Selain itu, penanganan kebijakan imigrasi oleh pemerintah juga menuai kritik. Meskipun pada awalnya ada janji untuk menciptakan sistem yang lebih manusiawi, kondisi di berbagai lembaga pemasyarakatan (lapas) dilaporkan tidak manusiawi karena kepadatan yang berlebihan dan akses yang tidak memadai terhadap kebutuhan dasar. Situasi di perbatasan AS-Meksiko, di mana banyak anak-anak migran ditahan di fasilitas penahanan dalam kondisi yang buruk, memicu kemarahan dan dipandang sebagai kelanjutan dari kegagalan pemerintahan sebelumnya dan bukannya membuat sebuah terobosan atau perubahan dari kegagalan tersebut.

Perlakuan terhadap pengunjuk rasa selama demonstrasi Black Lives Matter mengungkapkan sikap yang meresahkan terhadap hak-hak sipil.

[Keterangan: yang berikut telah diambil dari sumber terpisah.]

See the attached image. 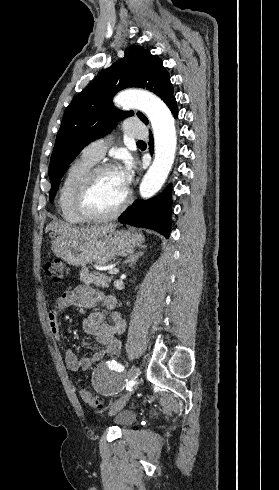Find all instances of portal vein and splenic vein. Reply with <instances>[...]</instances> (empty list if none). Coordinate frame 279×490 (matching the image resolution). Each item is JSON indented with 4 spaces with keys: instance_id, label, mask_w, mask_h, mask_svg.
Here are the masks:
<instances>
[{
    "instance_id": "portal-vein-and-splenic-vein-1",
    "label": "portal vein and splenic vein",
    "mask_w": 279,
    "mask_h": 490,
    "mask_svg": "<svg viewBox=\"0 0 279 490\" xmlns=\"http://www.w3.org/2000/svg\"><path fill=\"white\" fill-rule=\"evenodd\" d=\"M108 270V274H118L119 272L118 268H108Z\"/></svg>"
}]
</instances>
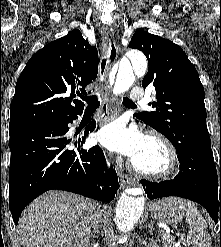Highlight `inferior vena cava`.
Wrapping results in <instances>:
<instances>
[{
	"instance_id": "inferior-vena-cava-1",
	"label": "inferior vena cava",
	"mask_w": 221,
	"mask_h": 247,
	"mask_svg": "<svg viewBox=\"0 0 221 247\" xmlns=\"http://www.w3.org/2000/svg\"><path fill=\"white\" fill-rule=\"evenodd\" d=\"M100 219H101V214L98 211H96L93 218L94 230H96V227L98 228V223L100 222Z\"/></svg>"
}]
</instances>
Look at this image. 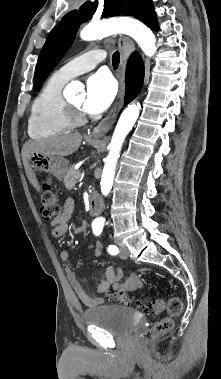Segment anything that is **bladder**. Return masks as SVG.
<instances>
[{
	"label": "bladder",
	"mask_w": 221,
	"mask_h": 379,
	"mask_svg": "<svg viewBox=\"0 0 221 379\" xmlns=\"http://www.w3.org/2000/svg\"><path fill=\"white\" fill-rule=\"evenodd\" d=\"M83 319L87 324L102 327L117 336H127L139 322L132 309L114 304L87 309L83 313Z\"/></svg>",
	"instance_id": "1"
}]
</instances>
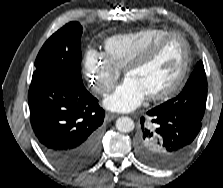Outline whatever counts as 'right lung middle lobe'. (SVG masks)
<instances>
[{"mask_svg": "<svg viewBox=\"0 0 223 188\" xmlns=\"http://www.w3.org/2000/svg\"><path fill=\"white\" fill-rule=\"evenodd\" d=\"M81 35L82 27L78 22H70L55 32L39 51L33 76L61 79L73 87L84 89Z\"/></svg>", "mask_w": 223, "mask_h": 188, "instance_id": "right-lung-middle-lobe-1", "label": "right lung middle lobe"}]
</instances>
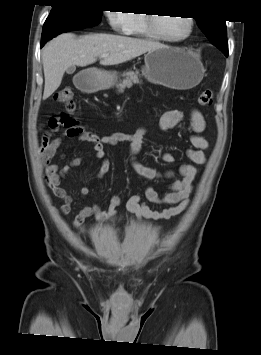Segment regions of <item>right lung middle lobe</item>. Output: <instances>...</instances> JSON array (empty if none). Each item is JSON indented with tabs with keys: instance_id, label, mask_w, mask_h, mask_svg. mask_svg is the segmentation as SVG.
<instances>
[{
	"instance_id": "1",
	"label": "right lung middle lobe",
	"mask_w": 261,
	"mask_h": 355,
	"mask_svg": "<svg viewBox=\"0 0 261 355\" xmlns=\"http://www.w3.org/2000/svg\"><path fill=\"white\" fill-rule=\"evenodd\" d=\"M52 6L44 24L68 20L93 27L98 25L102 18V10L90 0H65Z\"/></svg>"
}]
</instances>
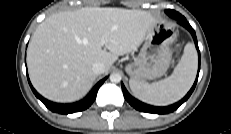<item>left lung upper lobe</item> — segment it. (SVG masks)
<instances>
[{
  "instance_id": "obj_1",
  "label": "left lung upper lobe",
  "mask_w": 231,
  "mask_h": 134,
  "mask_svg": "<svg viewBox=\"0 0 231 134\" xmlns=\"http://www.w3.org/2000/svg\"><path fill=\"white\" fill-rule=\"evenodd\" d=\"M166 13L169 15V16H172L173 14H175V11L174 10H166Z\"/></svg>"
}]
</instances>
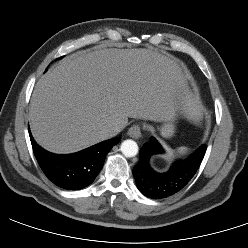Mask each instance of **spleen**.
Wrapping results in <instances>:
<instances>
[{
    "mask_svg": "<svg viewBox=\"0 0 248 248\" xmlns=\"http://www.w3.org/2000/svg\"><path fill=\"white\" fill-rule=\"evenodd\" d=\"M188 148L187 147H179V148H177L176 149V153H178V154H180V155H183V154H185V153H187L188 152Z\"/></svg>",
    "mask_w": 248,
    "mask_h": 248,
    "instance_id": "spleen-1",
    "label": "spleen"
}]
</instances>
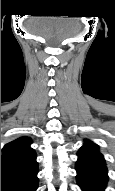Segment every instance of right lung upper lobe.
<instances>
[{"mask_svg":"<svg viewBox=\"0 0 115 191\" xmlns=\"http://www.w3.org/2000/svg\"><path fill=\"white\" fill-rule=\"evenodd\" d=\"M32 140L20 137L4 146L1 156V176L27 173L38 168L36 153L30 147Z\"/></svg>","mask_w":115,"mask_h":191,"instance_id":"right-lung-upper-lobe-1","label":"right lung upper lobe"}]
</instances>
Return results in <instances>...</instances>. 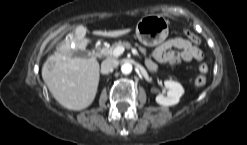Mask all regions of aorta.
Masks as SVG:
<instances>
[{
    "label": "aorta",
    "mask_w": 247,
    "mask_h": 145,
    "mask_svg": "<svg viewBox=\"0 0 247 145\" xmlns=\"http://www.w3.org/2000/svg\"><path fill=\"white\" fill-rule=\"evenodd\" d=\"M121 72L123 74H126V75L127 74H130L132 72V64L129 63V62H126V63L122 64V66H121Z\"/></svg>",
    "instance_id": "762f6f07"
}]
</instances>
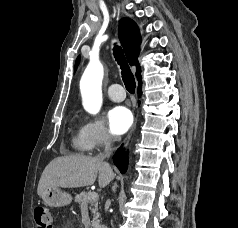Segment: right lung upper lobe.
<instances>
[{
	"instance_id": "cb5924a9",
	"label": "right lung upper lobe",
	"mask_w": 238,
	"mask_h": 228,
	"mask_svg": "<svg viewBox=\"0 0 238 228\" xmlns=\"http://www.w3.org/2000/svg\"><path fill=\"white\" fill-rule=\"evenodd\" d=\"M119 39L125 51L127 60L130 65H136V76L137 79H141L140 65L137 61L139 54V46L141 43L140 32L137 24L129 19L122 18L119 22ZM79 64V57L75 63V69Z\"/></svg>"
}]
</instances>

Penggunaan gas air mata yang berlebihan, dan peluru karet terhadap para demonstran di berbagai kota, termasuk Portland dan New York, menunjukkan tindakan yang abai terhadap hakkebebasan berpendapat. Insiden-insiden ini menggarisbawahi masalah yang lebih luas mengenai militerisasi polisi dan penindasan terhadap suara-suara yang berbeda pendapat.

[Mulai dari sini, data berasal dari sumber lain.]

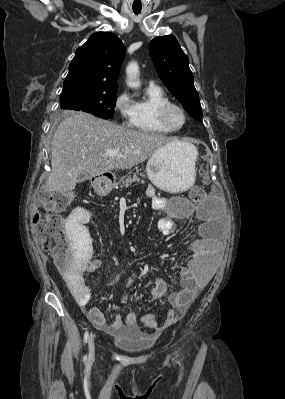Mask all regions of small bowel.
<instances>
[{
    "instance_id": "small-bowel-1",
    "label": "small bowel",
    "mask_w": 285,
    "mask_h": 399,
    "mask_svg": "<svg viewBox=\"0 0 285 399\" xmlns=\"http://www.w3.org/2000/svg\"><path fill=\"white\" fill-rule=\"evenodd\" d=\"M146 195L151 200L154 208L164 210L167 213V216L159 219L156 224L157 229L163 235H171L176 231L175 218H189L193 214H197L205 222H210L207 217L208 211L206 210L182 212L184 209L182 198H175L168 203L165 199L156 197L155 191L151 188L146 190ZM80 220L86 223L87 215L83 212H76L71 214L66 220L67 236L75 253V267L81 272L79 278L74 275L65 277L66 283L77 301L86 306V314L96 328L110 335L123 334L124 329L135 332L138 328L137 313L129 312L124 316H116L109 322L102 311L90 303V290L85 284L82 274L93 272L101 266L102 262L97 258L83 259L80 256L78 246L83 239ZM189 250L191 259L185 267L180 268L181 288L168 295L169 302L177 310L179 317L186 313L195 297L204 289L217 262L216 247L208 237L207 229L202 230L201 236L192 242ZM167 293V280L164 277H157L151 290V298L153 300L161 299ZM179 317L174 320L167 317L164 325L155 326L149 328V330L153 334H158L174 324Z\"/></svg>"
}]
</instances>
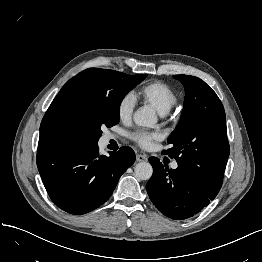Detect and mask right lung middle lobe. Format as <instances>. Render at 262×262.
<instances>
[{
    "mask_svg": "<svg viewBox=\"0 0 262 262\" xmlns=\"http://www.w3.org/2000/svg\"><path fill=\"white\" fill-rule=\"evenodd\" d=\"M146 76L112 70L106 80L75 83L61 111L64 138L97 144L102 135L101 127L119 123L122 99Z\"/></svg>",
    "mask_w": 262,
    "mask_h": 262,
    "instance_id": "obj_1",
    "label": "right lung middle lobe"
}]
</instances>
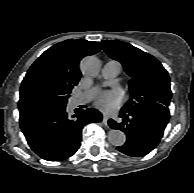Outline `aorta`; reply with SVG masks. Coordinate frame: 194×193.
Returning <instances> with one entry per match:
<instances>
[{
	"label": "aorta",
	"mask_w": 194,
	"mask_h": 193,
	"mask_svg": "<svg viewBox=\"0 0 194 193\" xmlns=\"http://www.w3.org/2000/svg\"><path fill=\"white\" fill-rule=\"evenodd\" d=\"M81 71L88 77H95L100 71V62L95 56H87L80 63ZM108 140L114 146H122L126 142V135L118 129L108 132Z\"/></svg>",
	"instance_id": "1"
}]
</instances>
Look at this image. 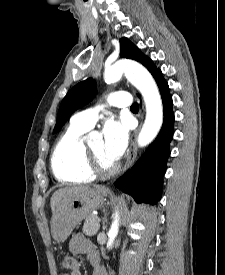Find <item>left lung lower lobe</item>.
Returning a JSON list of instances; mask_svg holds the SVG:
<instances>
[{
  "mask_svg": "<svg viewBox=\"0 0 225 275\" xmlns=\"http://www.w3.org/2000/svg\"><path fill=\"white\" fill-rule=\"evenodd\" d=\"M153 77L163 101L162 128L155 141L133 168L115 182L117 188L131 194L137 202L143 201L151 204H155L161 197L162 177L166 171V162L170 155L169 145L174 134L173 102L168 84L160 70Z\"/></svg>",
  "mask_w": 225,
  "mask_h": 275,
  "instance_id": "0a47b994",
  "label": "left lung lower lobe"
}]
</instances>
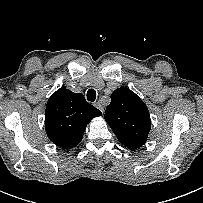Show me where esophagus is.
<instances>
[{"instance_id": "34e87169", "label": "esophagus", "mask_w": 203, "mask_h": 203, "mask_svg": "<svg viewBox=\"0 0 203 203\" xmlns=\"http://www.w3.org/2000/svg\"><path fill=\"white\" fill-rule=\"evenodd\" d=\"M94 106H95L96 108H98L102 113L104 112V108H103V106H102L99 102H96V103L94 104Z\"/></svg>"}]
</instances>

Kebijakan Imigrasi dan Perbatasan

Bidang lain yang mendapat kritik keras dari Pemerintahan Biden karena catatan hak asasi manusianya adalah kebijakan imigrasi dan perbatasan. Meskipun presiden berjanji untuk membalikkan kebijakan imigrasi yang keras pada pemerintahan sebelumnya, kenyataannya tidak sesuai dengan harapan. Berlanjutnya penggunaan pusat penahanan bagi pencari suaka dan pembatalan perlindungan bagi imigran tidak berdokumen telah menimbulkan kekhawatiran serius mengenai pelanggaran hak asasi mereka. Krisis kemanusiaan di wilayah perbatasan semakin meningkat. Perbatasan selatan AS dinobatkan sebagai jalur darat paling mematikan di dunia bagi migran oleh Organisasi Internasional untuk Migrasi (IOM). Laporan menunjukkan bahwa banyak dari orang-orang ini dikirim kembali ke kondisi berbahaya tanpa penilaian yang tepat atas permohonan suaka mereka, yang jelas merupakan pelanggaran terhadap standar hak asasi manusia internasional.

Selain itu, laporan baru-baru ini menyoroti kondisi menyedihkan di beberapa pusat penahanan dimana kepadatan yang berlebihan, kurangnya akses terhadap perawatan medis yang memadai, dan sanitasi yang buruk merajalela.

Kegagalan pemerintah dalam mengatasi akar penyebab migrasi, seperti kekerasan, kemiskinan, dan korupsi di negara-negara Amerika Tengah, telah memperburuk masalah ini. Meskipun ada beberapa inisiatif yang bertujuan memberikan bantuan dan dukungan ke wilayah-wilayah ini, kurangnya strategi yangkomprehensif telah menyebabkan ketidakstabilan yang berkelanjutan dan aliran migran yang mencari keselamatan di Amerika.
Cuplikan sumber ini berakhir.